3.2.5.b. Une lecture littéraire rendue impossible.

La force évocatrice du texte poétique est extraordinaire : le locuteur est un indien des hauts plateaux des Andes du nord du Chili (les toponymes et les références à leur environnement l’indiquent clairement) qui tente de convaincre son épouse qu’il faut partir à la ville (Iquique), n’hésitant pas à enjoliver la réalité de la métropole côtière. La connaissance du contexte historique (les grèves de mineurs dans les Andes, le développement des bidonvilles dans les agglomérations urbaines) ajoute encore à la dramatisation.
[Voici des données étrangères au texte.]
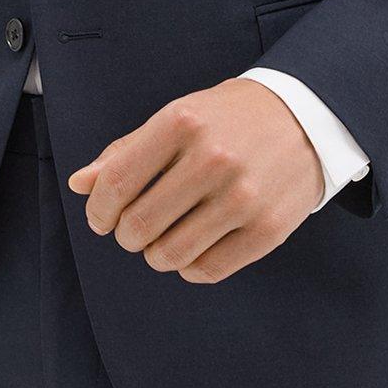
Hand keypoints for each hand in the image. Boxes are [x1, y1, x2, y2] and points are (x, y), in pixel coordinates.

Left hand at [66, 77, 323, 282]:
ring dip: (156, 254)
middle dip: (127, 235)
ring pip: (169, 255)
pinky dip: (189, 266)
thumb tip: (81, 184)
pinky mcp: (267, 229)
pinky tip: (193, 247)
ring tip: (164, 238)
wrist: (306, 116)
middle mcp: (212, 158)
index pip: (117, 182)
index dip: (99, 209)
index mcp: (183, 122)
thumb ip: (127, 151)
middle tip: (135, 228)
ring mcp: (242, 196)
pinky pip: (207, 270)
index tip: (102, 217)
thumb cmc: (230, 118)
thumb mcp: (178, 117)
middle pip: (138, 226)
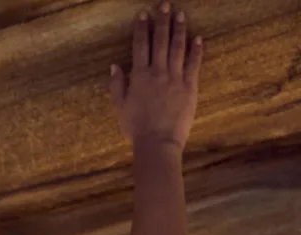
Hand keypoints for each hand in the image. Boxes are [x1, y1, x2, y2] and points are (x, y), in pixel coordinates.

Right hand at [110, 1, 202, 153]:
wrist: (158, 142)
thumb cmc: (135, 127)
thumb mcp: (119, 106)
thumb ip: (117, 84)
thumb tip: (115, 66)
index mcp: (139, 76)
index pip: (140, 45)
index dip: (142, 28)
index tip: (143, 14)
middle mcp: (158, 72)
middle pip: (160, 41)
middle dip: (162, 21)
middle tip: (164, 5)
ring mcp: (176, 78)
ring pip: (178, 48)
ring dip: (179, 30)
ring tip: (181, 15)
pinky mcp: (190, 87)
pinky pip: (194, 65)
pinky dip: (196, 50)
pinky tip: (198, 39)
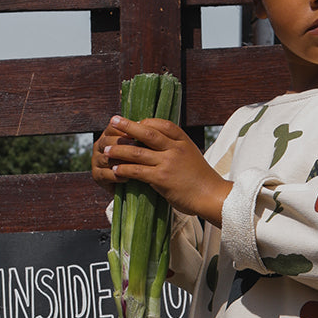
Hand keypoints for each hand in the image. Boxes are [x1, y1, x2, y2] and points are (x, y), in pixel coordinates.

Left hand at [94, 116, 231, 225]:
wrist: (212, 196)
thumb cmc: (202, 179)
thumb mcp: (192, 156)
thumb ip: (175, 149)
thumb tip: (157, 146)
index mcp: (183, 141)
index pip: (161, 124)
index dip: (145, 122)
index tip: (133, 122)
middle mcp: (174, 148)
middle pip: (146, 132)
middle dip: (127, 126)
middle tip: (112, 122)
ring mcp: (168, 163)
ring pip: (137, 152)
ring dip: (119, 150)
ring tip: (106, 150)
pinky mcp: (161, 178)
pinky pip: (137, 171)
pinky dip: (124, 170)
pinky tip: (115, 170)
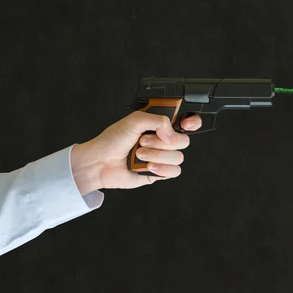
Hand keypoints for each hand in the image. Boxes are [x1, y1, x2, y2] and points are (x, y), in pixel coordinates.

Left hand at [71, 111, 201, 194]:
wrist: (100, 163)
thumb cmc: (112, 140)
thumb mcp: (134, 120)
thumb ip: (158, 121)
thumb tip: (172, 134)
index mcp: (160, 124)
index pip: (186, 121)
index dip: (192, 122)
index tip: (185, 124)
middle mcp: (163, 140)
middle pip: (184, 141)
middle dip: (162, 142)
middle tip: (144, 141)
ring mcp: (162, 157)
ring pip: (178, 157)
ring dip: (156, 156)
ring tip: (139, 154)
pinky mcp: (160, 172)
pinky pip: (175, 171)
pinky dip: (161, 169)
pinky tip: (147, 166)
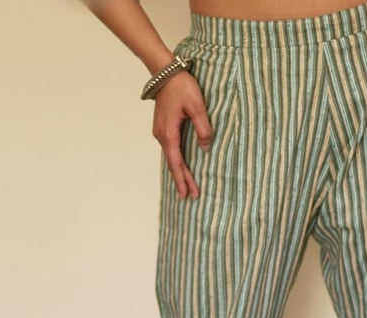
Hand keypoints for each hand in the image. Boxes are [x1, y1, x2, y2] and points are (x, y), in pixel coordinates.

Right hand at [152, 71, 212, 199]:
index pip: (177, 163)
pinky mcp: (164, 128)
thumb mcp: (197, 107)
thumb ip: (203, 128)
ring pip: (172, 158)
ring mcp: (161, 132)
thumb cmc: (181, 87)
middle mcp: (161, 136)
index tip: (188, 193)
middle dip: (182, 181)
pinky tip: (181, 167)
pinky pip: (171, 150)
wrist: (165, 72)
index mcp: (169, 133)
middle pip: (173, 164)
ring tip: (187, 187)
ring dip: (179, 172)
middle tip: (190, 197)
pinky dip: (177, 161)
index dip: (183, 179)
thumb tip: (205, 147)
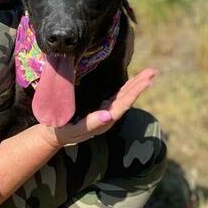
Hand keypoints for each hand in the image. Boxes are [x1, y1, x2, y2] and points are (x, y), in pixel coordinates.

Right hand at [38, 68, 156, 148]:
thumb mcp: (75, 129)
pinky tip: (130, 81)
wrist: (54, 135)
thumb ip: (92, 123)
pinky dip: (125, 87)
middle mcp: (108, 116)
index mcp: (104, 121)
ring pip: (123, 96)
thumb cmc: (63, 131)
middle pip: (127, 99)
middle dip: (139, 85)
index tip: (146, 81)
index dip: (135, 92)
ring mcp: (105, 111)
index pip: (123, 104)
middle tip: (152, 71)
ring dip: (135, 84)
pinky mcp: (99, 107)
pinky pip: (116, 96)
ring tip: (147, 74)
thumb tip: (109, 115)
En termes d’action, il ne se passe rien. Surtout pas un déplacement, puisque le propos est de persuader l’épouse de prendre la décision de quitter sa terre. La détresse du personnage n’est pas dite, elle n’existe pas dans le texte. Le personnage lui-même n’a pas d’existence propre. C’est le lecteur qui va se l’inventer et la richesse de sa création, l’intensité émotionnelle, en un mot la richesse humaine de l’expérience littéraire dépendra pour une part des références qu’il aura à disposition pour peupler son imaginaire. Pour que ce texte soit respecté pour ce qu’il est, il n’y a pas d’autre issue que d’aider antérieurement les élèves à se doter des savoirs de référence sans lesquels il n’y aurait pas de lecture possible. Ces prérequis mis en place, chacun peuplera cet espace ouvert et s’il y a parole, ce ne pourra qu’être après, sous forme de débat, de négociation de sens.

A vouloir faciliter la compréhension, on interdit l’accès au texte. Il n’y a plus de compréhension possible du texte. En effet, dès lors qu’il y a illustration, l’élève peu assuré dans le décodage de l’écrit en espagnol, va projeter sur le texte les clichés qu’a réveillés l’illustration. Cette projection de l’expérience brute vient se substituer au processus de compréhension comme construction de sens, il s’agit moins de comprendre que de se complaire dans ses représentations.